How has speaking multiple languages changed you as a person?
If anything, it has probably made me a much creepier person ha-ha. For example, a while back, a friend of mine and I were walking in the store, and I heard someone speaking Swahili around the corner. I nearly ran out of my shoes in an attempt to go and speak to this person, as Swahili is a language I don’t get to speak often. I get to the end of the isle, and with a cry of “KISWAHILI!” I knock over a middle aged woman. Or one other thing I do that my mom absolutely hates, is when in public I sometimes… well, speak with an accent. I think to myself, “These people don’t know me, and I NEED to improve my German Accent” or I also do French or Russian accents. And so, with that, if I’m with my mom, she calls me either Hans, Pierre, or Vladimir (Yes, I know, the most stereotypical names ever, but oh well). And I agree that it’s kind of weird, but I am NOT insane, and it actually DOES help for when I’m actually speaking these languages, despite the stares I may get in the dairy section.
Do you watch movies to practice your languages?
I do watch some movies in different languages, but much more often I listen to music in different languages and have radio apps for over 20 different countries (Shout out to South Africa. I turned on South African radio at midnight here, which would be 6 am in South Africa, and they’re jamming out to Tupac, whoop whoop). And here, more than likely the manliest thing you’ve ever heard: I can sing “Let it Go” from Frozen in 25 languages. Yay for my masculinity! Next Question!

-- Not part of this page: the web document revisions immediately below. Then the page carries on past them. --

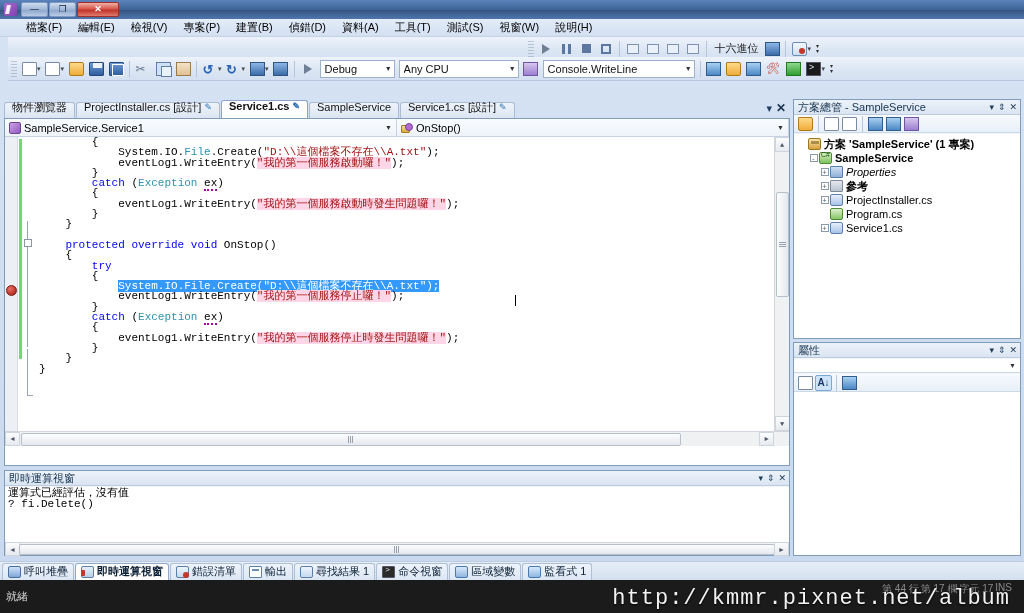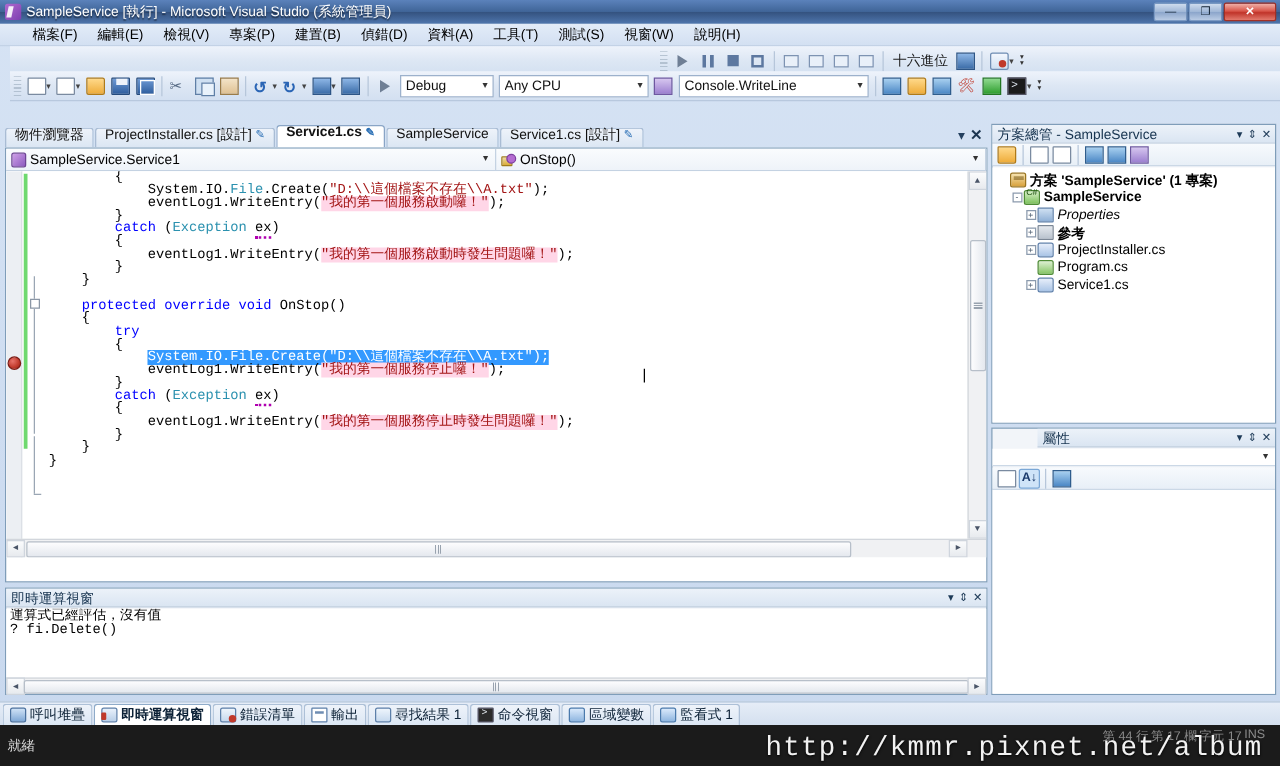--- a/index.html
+++ b/index.html
@@ -328,7 +328,6 @@
   <div class="titlebar">
     <div class="titlebar-inner">
       <div class="vs-logo"></div>
-      <div class="title-text">SampleService [執行] - Microsoft Visual Studio (系統管理員)</div>
       <div class="wincontrols">
         <div class="winbtn">—</div>
         <div class="winbtn">❐</div>

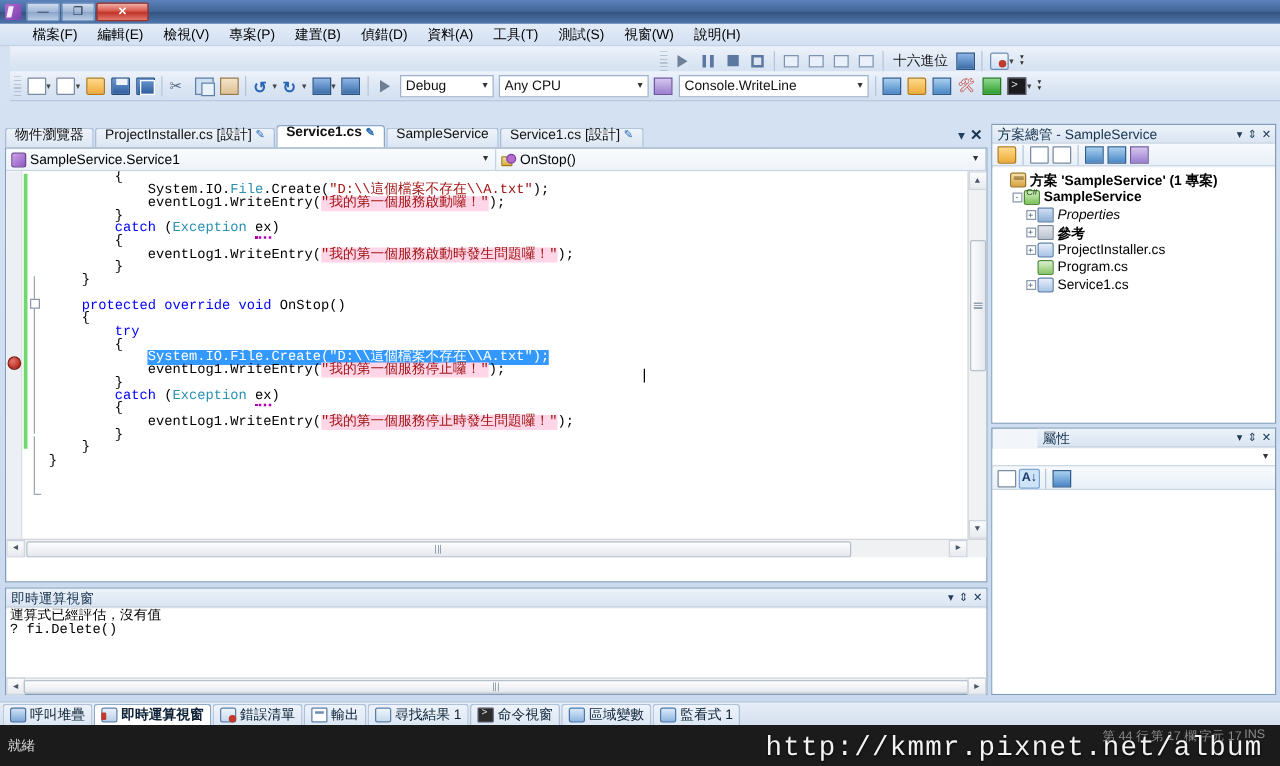--- a/index.html
+++ b/index.html
@@ -663,7 +663,7 @@
       </div>
   </div>
 
-  <div class="panel" style="left:793px; top:342px; width:228px; height:214px;padding-left:36px;">
+  <div class="panel" style="left:793px; top:342px; width:228px; height:214px;">
     <div class="panel-head">
       <span class="ttl">屬性</span>
       <span class="acts">

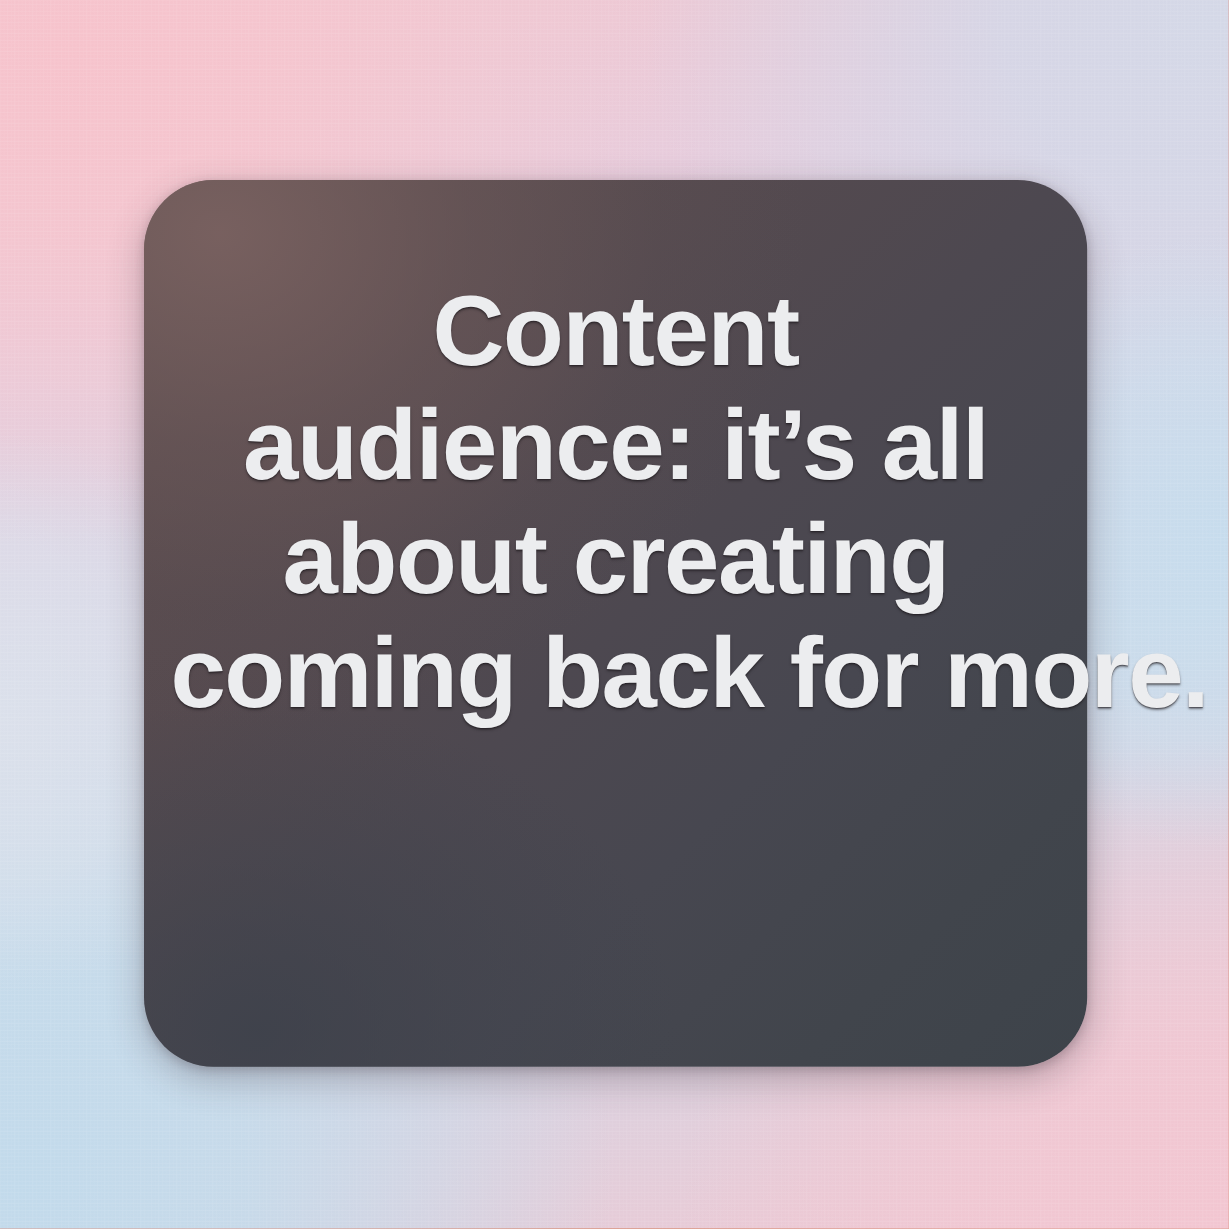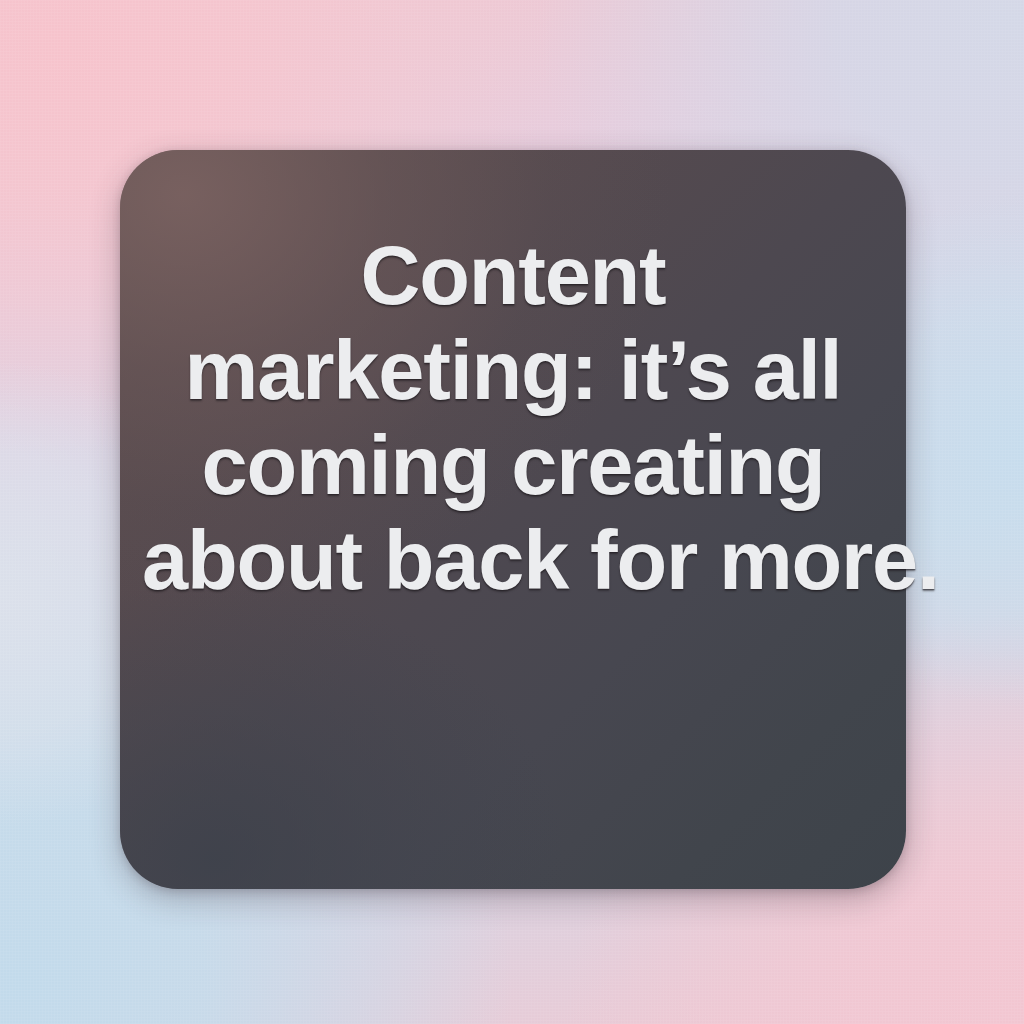--- a/index.html
+++ b/index.html
@@ -210,7 +210,7 @@
 
   <div id="quote-text">
     <span class="quote-line">Content</span>
-    <span class="quote-line">marketing: it’s all</span>
+    <span class="quote-line">audience: it’s all</span>
     <span class="quote-line">coming creating</span>
     <span class="quote-line overflow-line">about back for more.</span>
   </div>

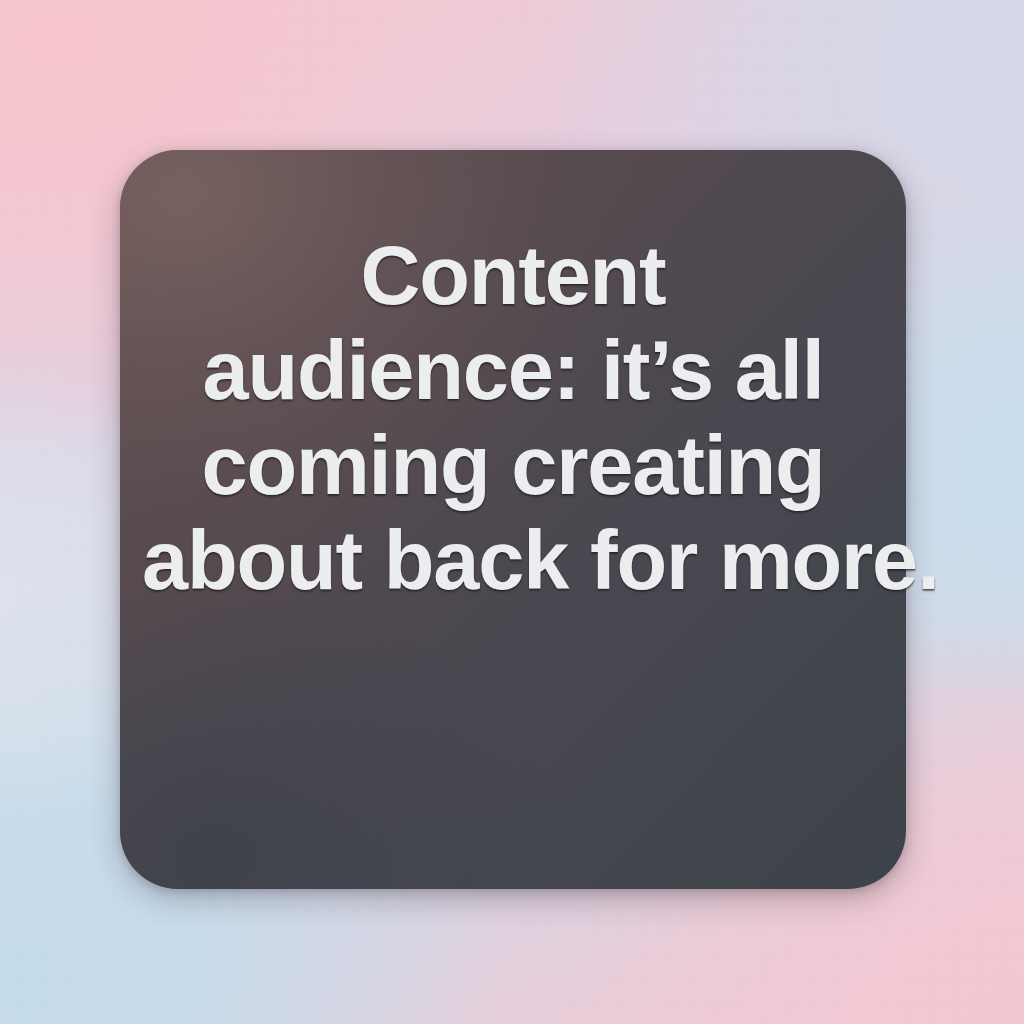--- a/index.html
+++ b/index.html
@@ -211,7 +211,7 @@
   <div id="quote-text">
     <span class="quote-line">Content</span>
     <span class="quote-line">audience: it’s all</span>
-    <span class="quote-line">coming creating</span>
+    <span class="quote-line">about creating</span>
     <span class="quote-line overflow-line">about back for more.</span>
   </div>
 

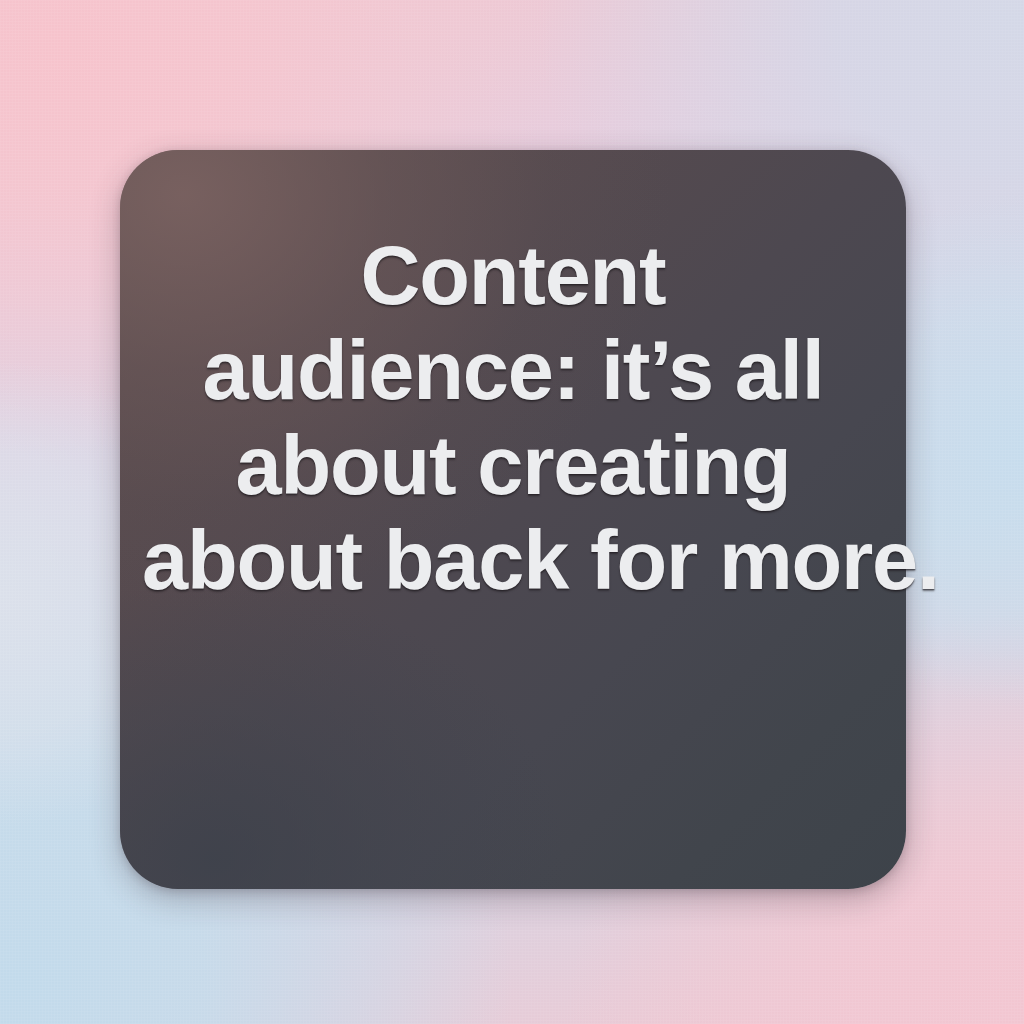--- a/index.html
+++ b/index.html
@@ -212,7 +212,7 @@
     <span class="quote-line">Content</span>
     <span class="quote-line">audience: it’s all</span>
     <span class="quote-line">about creating</span>
-    <span class="quote-line overflow-line">about back for more.</span>
+    <span class="quote-line overflow-line">coming back for more.</span>
   </div>
 
 </div>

You know you’re a language nerd when…
You know you’re a language nerd when you specifically MEMORIZE the phrase “One language is never enough” in 50 languages. Or when you have anything in common with me. Like, at all. Though that could also mean you’re: a nerd in general, kind of chubby, incredibly handsome, a genius, straight up charming, an internet freak, or just amazing in general.